主人公が元岡っ引きの女房で、普通の庶民の感覚の持ち主なので、主人公に感情移入がしやすいです。
「吉原遊郭」ならではのしきたりなども読みすすめていくうちに次第にわかるように書かれております。
「花魁道中」を行えるのは、大籬(おおまがき)と呼ばれる大見世が抱える「呼び出し昼三」と呼ばれる最高級の花魁のみ。
「大見世」は「引き手茶屋」の紹介がなければ客は上がれない仕組みになっている。
「花魁道中」はその「茶屋」に呼び出されて、大勢の見世の若いもの、振袖新造(15、16歳くらいの見習い)、禿(7,8歳の幼女などを引き連れて豪華に行われる。
「呼び出し」は大籬でも一人か二人。
吉原全体でも5、6人しか存在しない。
「呼び出し」となる花魁は幼いころから琴、三味線、茶の湯、生け花、書画俳諧、囲碁などの英才教育を受ける。
将来大事な商品であるから。
遊郭で好かれる客は「粋」な客。
嫌われるのは「野暮」な客。
とくに嫌われるのは、参勤交代で江戸へ来て、記念に「吉原」で遊ぼうと考える「田舎侍」
主人公のおとせは20歳の息子と孫と、18歳の娘をもつ中年女として描かれていますが、なんと36歳。
36歳で中年、中年と書かれていてショッキングでした。
でも当時の寿命から考えると仕方ないですね。
最後におとせは吉原を去ります。
小さな幸せを手に入れて。
おとせが勤めている「海老屋」の妓夫(客引き)・筆吉に
「こんなところにも当たり前の考え方をする人がいるんだねぇ」
と言われるシーンがあります。
当たり前のまっとうな感覚で花魁たちを見、ときにさりげなく気を使うおとせ。
花魁たちにとって頼れる存在になっていたのではないでしょうか?
華やかな世界の裏に存在するまた別の世界。
「吉原」を知る「入門書」のような作品です。
松井今朝子氏の「吉原手引草」の前にこのような物語を読んでおくと、「吉原手引草」も入り込みやすく読めます。
参加中です↓。

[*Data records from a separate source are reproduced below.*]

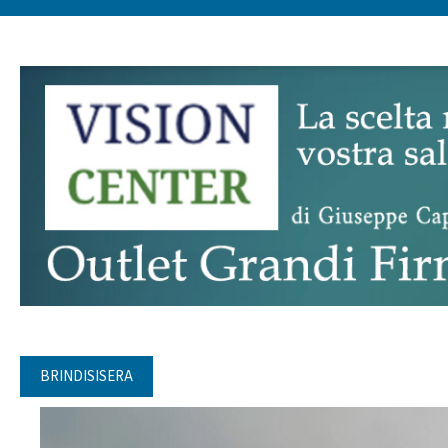
BRINDISISERA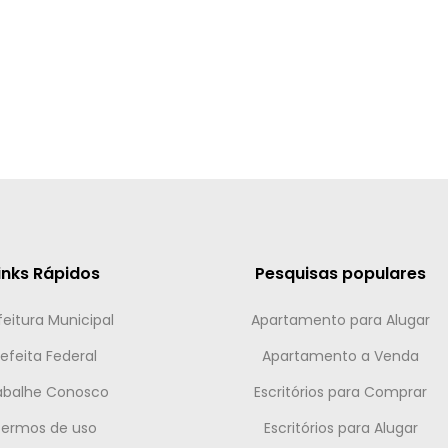
inks Rápidos
Pesquisas populares
feitura Municipal
Apartamento para Alugar
efeita Federal
Apartamento a Venda
abalhe Conosco
Escritórios para Comprar
Termos de uso
Escritórios para Alugar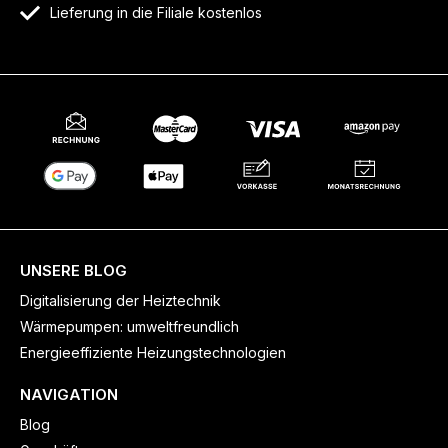
Lieferung in die Filiale kostenlos
UNSERE BLOG
Digitalisierung der Heiztechnik
Wärmepumpen: umweltfreundlich
Energieeffiziente Heizungstechnologien
NAVIGATION
Blog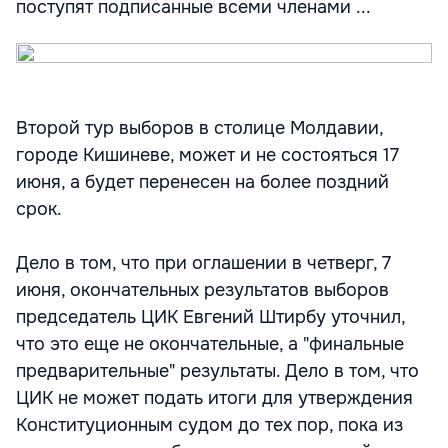
поступят подписанные всеми членами ...
Второй тур выборов в столице Молдавии,
городе Кишиневе, может и не состояться 17
июня, а будет перенесен на более поздний
срок.
Дело в том, что при оглашении в четверг, 7
июня, окончательных результатов выборов
председатель ЦИК Евгений Штирбу уточнил,
что это еще не окончательные, а "финальные
предварительные" результаты. Дело в том, что
ЦИК не может подать итоги для утверждения
Конституционным судом до тех пор, пока из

励ましのクリックよろしくお願いします。
人気blogランキングへ
ラベル:本
【関連する記事】
吉原がブームになってるとは知りませんでした。
うーん、オシャレな感覚で「吉原」なんでしょうか?
でもブームの元が隆慶一郎の「吉原御免状」じゃなくてよかったと少し思ってます。
あれは「伝記系吉原」だからなあ(それはそれで愉快かも)
>ブーム
若い子感覚では「吉原」というと、どうしても「悲恋」は外せないワケで、そういうところが少女マンガのモチーフとなったりしているそうです。
やはり「さくらん」の映画化の影響は大きいようです。
大人だと「吉原」の「掟」や「作法」など独特なところに惹かれるようですよ。
わたしも読んでみて、はじめて知ったことが多かったです。
>隆慶一郎
わたし、隆氏の作品だと思い出すのは「影武者徳川家康」です。